How is everyone else?
 
I took a pregnancy test today and something weird happened...I saw a positive line appear, then disappear, and the negative line was REALLY REALLY faint...like I had to squint to see it. So to me I feel like this was inconclusive. My urine was kind of diluted and it is still pretty early for me to test...I guess I'm just going to have to wait longer.
 
Hey, Pie! :hi: I had to laugh at your mum trying to talk you into DTD! :haha: Sorry to hear about not getting the house though. DF and I have seen a few we'd love to buy and make our own, but we're not in the position to do that atm. We're still stuck at my parents actually, still waiting on a house...

Sorry AF is messing you about, Spiffy. :hugs:

EarthMama, that is actually really weird! Seems these tests want to play with everyones minds, as of late. No fair! :wacko: The waiting is awful but I hope you get your answer soon... :baby:

Things are going well with me, ladies. I'm 16w today which seems to have flown since we told everyone. I have 4 weeks until my next scan it just makes me impatient, but of course - excited. :happydance:
 
Pez, it was pretty heavy, so I doubt it was implantation, but because it was so short and my breasts are still bigger than usual, I'll probably just use an internet cheapie test when they arrive to settle my curiosity. And because...well, I'm a test addict. :blush: I'm expecting it to be negative though, because my temperature is back to pre-ovulation temps.
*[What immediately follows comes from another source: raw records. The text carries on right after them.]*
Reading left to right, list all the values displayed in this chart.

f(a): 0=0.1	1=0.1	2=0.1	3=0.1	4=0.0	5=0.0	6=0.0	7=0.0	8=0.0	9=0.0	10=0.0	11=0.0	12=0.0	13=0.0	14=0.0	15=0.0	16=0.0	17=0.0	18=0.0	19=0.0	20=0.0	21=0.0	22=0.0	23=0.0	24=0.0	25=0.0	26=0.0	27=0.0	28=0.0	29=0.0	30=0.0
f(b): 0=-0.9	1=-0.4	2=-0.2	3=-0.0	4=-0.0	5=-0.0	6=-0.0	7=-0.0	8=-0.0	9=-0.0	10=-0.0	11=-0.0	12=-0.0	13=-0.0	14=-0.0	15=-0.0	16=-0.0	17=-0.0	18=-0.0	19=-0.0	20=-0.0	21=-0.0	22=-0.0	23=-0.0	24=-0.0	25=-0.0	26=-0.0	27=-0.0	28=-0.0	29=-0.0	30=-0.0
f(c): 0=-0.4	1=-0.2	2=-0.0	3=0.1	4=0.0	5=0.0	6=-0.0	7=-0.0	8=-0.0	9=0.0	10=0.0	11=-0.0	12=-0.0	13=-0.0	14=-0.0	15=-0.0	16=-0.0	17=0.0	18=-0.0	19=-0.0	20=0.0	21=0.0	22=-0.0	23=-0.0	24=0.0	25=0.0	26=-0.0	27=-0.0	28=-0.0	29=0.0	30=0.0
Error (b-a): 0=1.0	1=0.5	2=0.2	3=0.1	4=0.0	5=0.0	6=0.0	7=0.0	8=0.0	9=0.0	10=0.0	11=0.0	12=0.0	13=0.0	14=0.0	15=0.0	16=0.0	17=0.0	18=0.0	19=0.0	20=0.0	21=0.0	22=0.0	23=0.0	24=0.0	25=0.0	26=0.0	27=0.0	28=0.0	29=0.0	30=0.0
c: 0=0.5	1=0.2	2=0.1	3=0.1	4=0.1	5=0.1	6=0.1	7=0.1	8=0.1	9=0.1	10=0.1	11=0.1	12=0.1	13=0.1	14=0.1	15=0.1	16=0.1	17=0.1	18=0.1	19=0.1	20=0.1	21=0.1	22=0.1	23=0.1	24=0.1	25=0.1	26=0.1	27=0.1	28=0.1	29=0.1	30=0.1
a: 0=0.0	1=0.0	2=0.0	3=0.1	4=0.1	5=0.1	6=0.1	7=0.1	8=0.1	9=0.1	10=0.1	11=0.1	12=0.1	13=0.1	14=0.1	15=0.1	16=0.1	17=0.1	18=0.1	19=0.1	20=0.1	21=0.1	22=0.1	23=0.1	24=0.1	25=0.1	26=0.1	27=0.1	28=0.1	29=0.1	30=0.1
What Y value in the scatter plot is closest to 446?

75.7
It will be nice when you can get that scan and find out how far along you are, Pez! I know that would drive me crazy, wondering when my real due date was. But at least the doctors think you're farther along so you get your scan sooner. :winkwink:

Pie, sorry you didn't get the house, but I agree with everyone else. We probably would have bagged it, too, after being treated that way for so long. I hope you find an even better house soon! :flower:

Earthmama, I'm sorry you had to deal with such an ambiguous test! Hopefully the next one is just an obvious bfp!
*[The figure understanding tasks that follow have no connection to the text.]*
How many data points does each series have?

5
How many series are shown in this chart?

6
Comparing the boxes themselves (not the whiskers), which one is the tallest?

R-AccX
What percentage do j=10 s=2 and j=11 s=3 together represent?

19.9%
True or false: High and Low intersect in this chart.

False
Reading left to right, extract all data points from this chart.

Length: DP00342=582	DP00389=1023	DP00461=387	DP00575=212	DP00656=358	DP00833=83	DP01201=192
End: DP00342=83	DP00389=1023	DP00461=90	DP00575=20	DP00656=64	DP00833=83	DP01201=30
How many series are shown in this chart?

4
Chez, I bet you can't wait to find out what gender your second bean is! :)
 
I really, really can't wait! :happydance: I'm more impatient this time...
 
Obviously we'll be happy either way but we'd love a boy at some point... :winkwink:
 
We'd like a boy at some point too. The funny thing is, my DH actually wants our second to be another girl. He said that if Alia is going to have a playmate close in age, he'd rather her have a sister. I was surprised, because I just assumed he'd just want our second to be a boy.
 
Sorry about the house Pie, that is terrible of them!

Nothing new here... we've amped up the NP part of NT to a whole 2 times this cycle... too bad the timing it totally off. Oh well. Next month!

I don't care if its a boy or girl. I'd like a boy because I already have a girl, but I'd like a girl because I already have girl stuff PLUS a girl name picked out. (Ava Elizabeth... pretty! Plus it sounds good with Keira Loris. Perfect sister names.)